* [Instructions to follow]: Put every line of text from the data below into a numbered list, skipping any blank lines. Leave the pictures out.

* [Stored data]:
*** Begin section ***

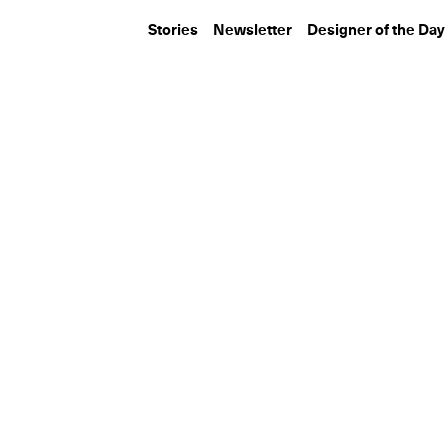
Stories
Newsletter
Designer of the Day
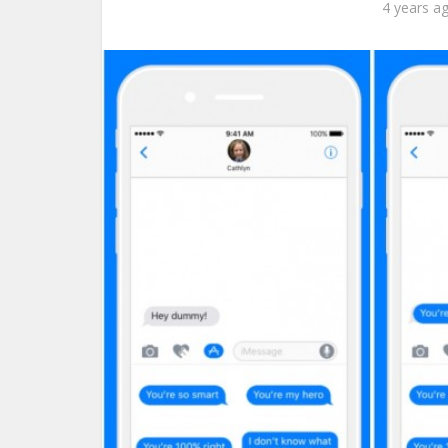
4 years a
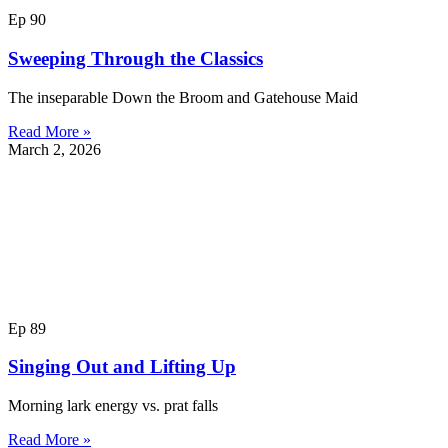
Ep 90
Sweeping Through the Classics
The inseparable Down the Broom and Gatehouse Maid
Read More »
March 2, 2026
Ep 89
Singing Out and Lifting Up
Morning lark energy vs. prat falls
Read More »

*** End section ***

* [Written solution]:
1. Stories
2. Newsletter
3. Designer of the Day
4. 4 years a
5. Ep 90
6. Sweeping Through the Classics
7. The inseparable Down the Broom and Gatehouse Maid
8. Read More »
9. March 2, 2026
10. Ep 89
11. Singing Out and Lifting Up
12. Morning lark energy vs. prat falls
13. Read More »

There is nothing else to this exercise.